Zur Strafbemessung ist auszuführen, daß unter Zugrundelegung einer Geschwindigkeitsüberschreitung in einem geringeren Ausmaß auch die verhängten Strafen entsprechend herabzusetzen waren, wobei die von der Erstinstanz angenommenen finanziellen Verhältnisse des Rechtsmittelwerbers von diesem nicht angefochten und daher auch der Berufungsentscheidung zugrundegelegt werden. Mildernd war im gegenständlichen Fall nichts zu werten; erschwerend waren fünf einschlägige Vormerkungen wegen Geschwindigkeitsüberschreitungen aus den Jahren 1991, 1992 und 1993 zu berücksichtigen.

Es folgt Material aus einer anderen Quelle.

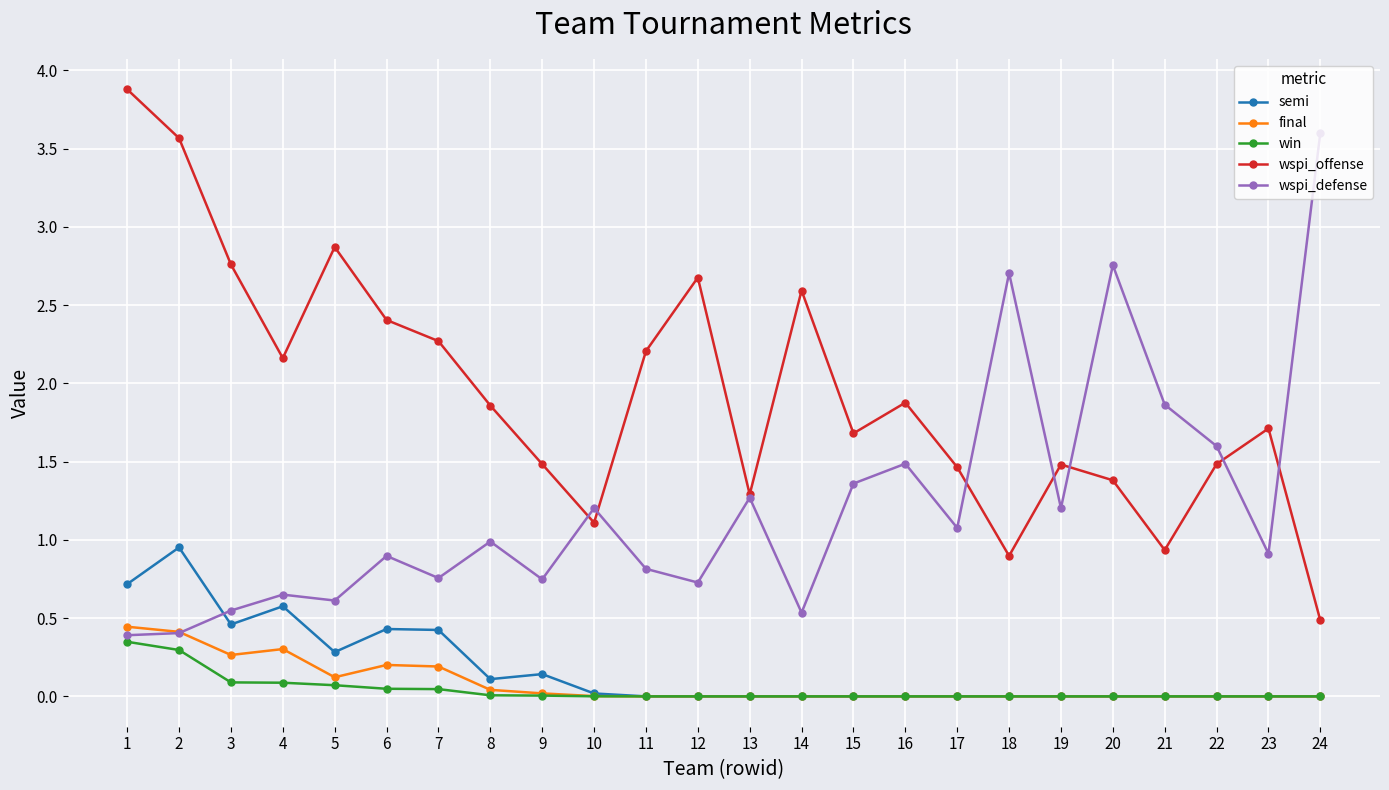

True or false: wspi_offense and semi intersect in this chart.

False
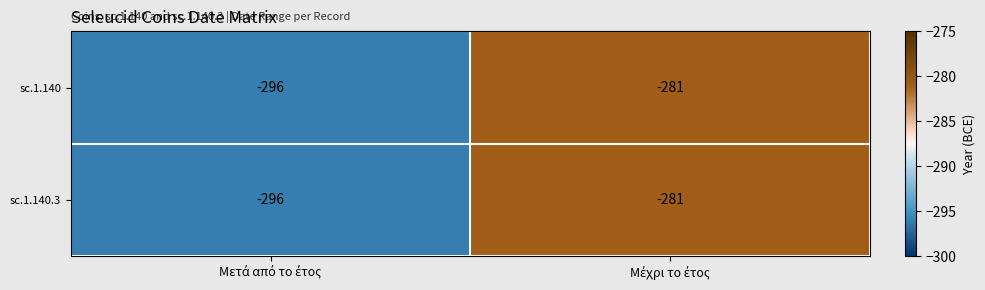

What is the minimum value shown in the chart?

-296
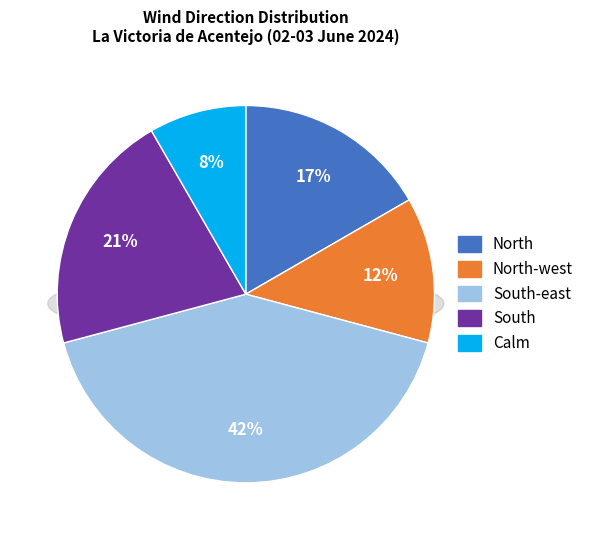

Does North-west represent more than half of the total?

No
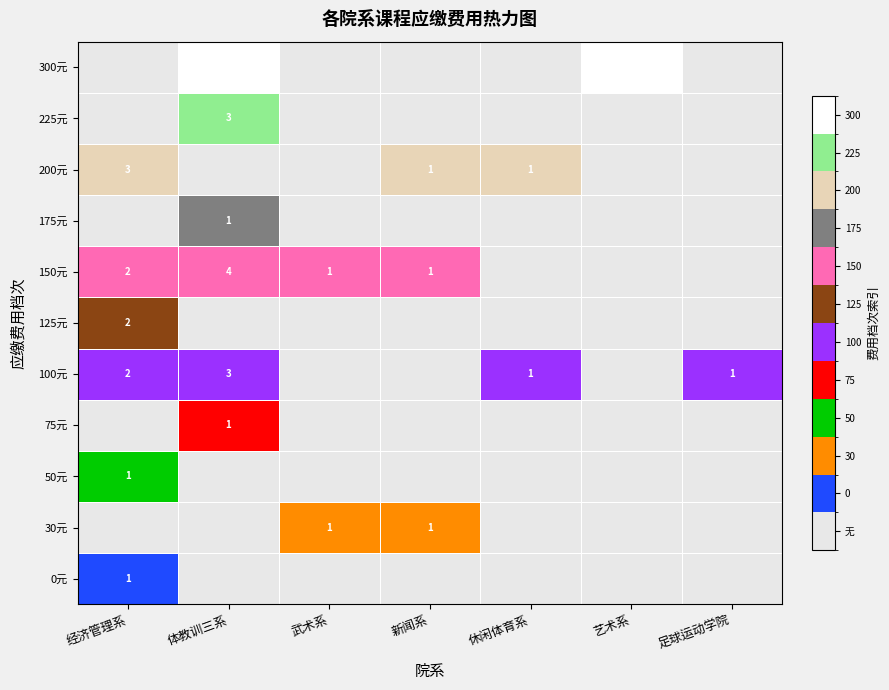

The value of 150元 at 武术系 is 1. True or false?

True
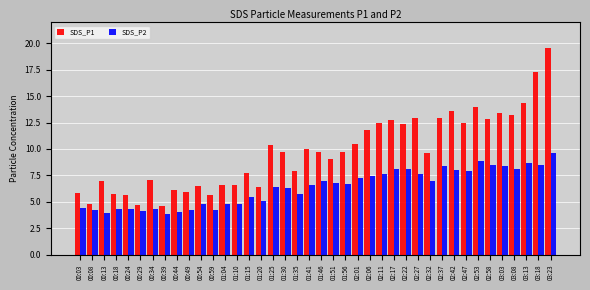

The SDS_P2 series shows 8.1 at 03:08. True or false?

True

Die beiden (bislang) letzten Vormerkungen wegen Geschwindigkeitsüberschreitungen stammen aus einer Zeit nach dem 25. März 1994 und waren daher nicht mehr als Erschwerungsgründe heranzuziehen.

Beim unabhängigen Verwaltungssenat entsteht aufgrund der einschlägigen Vormerkungen der Eindruck, daß der Rechtsmittelwerber offensichtlich nur durch höhere Strafen dazu zu bewegen ist, Geschwindigkeitsbeschränkungen überhaupt zur Kenntnis zu nehmen.

Die nunmehr verhängte Strafe entspricht unter Bedachtnahme auf die Bestimmungen des § 19 VStG sowohl dem Unrechts- und Schuldgehalt der Übertretung als auch den finanziellen Verhältnissen des Rechtsmittelwerbers. Die Strafe liegt an der Untergrenze des gesetzlichen Strafrahmens (§ 99 Abs.3 StVO 1960 sieht Geldstrafen bis 10.000 S, Ersatzfreiheitsstrafen bis zwei Wochen vor) und hält sowohl generalsowie vor allem spezialpräventiven Überlegungen stand.

Zu Punkt 2) des Straferkenntnisses:

Gemäß § 51i VStG darf, wenn eine Verhandlung durchgeführt wurde, bei der Fällung des Erkenntnisses nur auf das Rücksicht genommen werden, was in dieser Verhandlung vorgekommen ist.

Da sich der Meldungsleger an die konkreten Umstände der dem Rechtsmittelwerber im Punkt 2) vorgeworfenen Verwaltungsübertretung nicht mehr erinnern konnte, war im Zweifel zugunsten des Rechtsmittelwerbers diesbezüglich mit der Einstellung des Verfahrens vorzugehen.

zu II.:

Der Ausspruch über den Kostenersatz ist gesetzlich begründet.

Rechtsmittelbelehrung:

Gegen diesen Bescheid ist kein ordentliches Rechtsmittel zulässig.

Hinweis:

Gegen diesen Bescheid kann innerhalb von sechs Wochen ab seiner Zustellung eine Beschwerde an den Verfassungsgerichtshof oder an den Verwaltungsgerichtshof erhoben werden; diese muß - von gesetzlichen Ausnahmen abgesehen - jeweils von einem Rechtsanwalt unterschrieben sein.